Издалека я не могла видеть его глаз. Полуприкрытые тяжелыми набрякшими веками, они едва открывались предстоявшим, словно тяжесть, лежавшая на сердце, силой пригибала веки к земле. Он служил собранно, но сумрачно: в жестах, обращенных к клиру, не было следа энергической организованности, свойственной владыке Николаю, его любимому ученику.
Мало-помалу добрались до середины службы: теперь они возвращались в алтарь. Последний беловатый подол мелькнул в проеме, и, оглянувшись, я вознамерилась уходить. Сонная тяжесть одолевала меня. Невидимый хор ветвился зеленоватым распевом; тонкими струйками журчали ближние голоса. Те, кто стоял рядом, что-то обсуждали вполголоса – я не различала слов. Подняв глаза, я увидела, как они выходят обратно – в черном. Сделав усилие, я вспомнила: муж говорил, что на Прощеное меняют цвет. Вглядываясь в темные фигуры, я слушала хор, дрожавший под сводами собора: его распев неуловимо изменился. Теперь он тянулся густыми струями, словно голоса облачились во мрак.

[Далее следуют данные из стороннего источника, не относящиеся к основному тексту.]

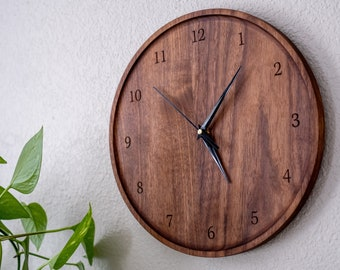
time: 5:06
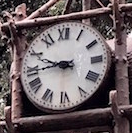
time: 9:44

До самой проповеди, пока владыка не вышел один, я вспоминала слово: необоримый – вспомнила и закрыла глаза. Владыка возвысил голос. Мягкое, лежащее на веках, приподнялось, как ткань: я слушала, не вникая в слова. Он начал тихо и прикровенно, из глубины, где на больном, разорванном сердце лежал его грех. Он начал с Праздника, как обыкновенно начинал отец Глеб, но, миновав, заговорил о другом. Не нарушая правил – на его языке не было ни я , ни вы, – он говорил – мы , но я поняла. Он ступал по земле, как птица, – медленно и скованно – и говорил о невосполнимом расхождении. Расхождение касалось двух миров: тот, на который он опирался, в его устах звучал обыденно. Об этом мире он говорил как о хозяйстве, нуждающемся в порядке. Ближние, которых грешно обижать, дальние, о ком надобно молиться, взаимный долг детей и родителей, старцев и юнцов, жен и мужей. Мир, оставленный неприбранным, горек и холоден, в нем копятся взаимные обиды, отягчающие землю.
Я слушала, внутренне соглашаясь, однако мое согласие было вежливым и пустым. То, о чем он говорил, лежало далеко от моего моста, по четырем сторонам которого, как стежки на подрубленных гранях, лежали вечные львы. Слушая нетронутым сердцем, я думала о владыке, подрубленном сердечными шрамами: слушала и жалела. Моя жалость была тихой и обыденной: под стать его речам. Та к я могла пожалеть больного. Однако к жалости – это я чувствовала холодно и ясно – примешивалось раздражение. В мире, который был для него обыденным, я уже знала многое, о чем, страдая и сокрушаясь, он должен был заговорить по-другому. Если бы не церковь, я вышла бы к нему, как к любому учащему , и подняла руку: «Вот, вы стоите перед нами и учите благим намерениям, вот, представьте, мы пойдем, наученные, но эта вымощенная дорога, не приведет ли она прямиком в ваше сердце, в котором?..»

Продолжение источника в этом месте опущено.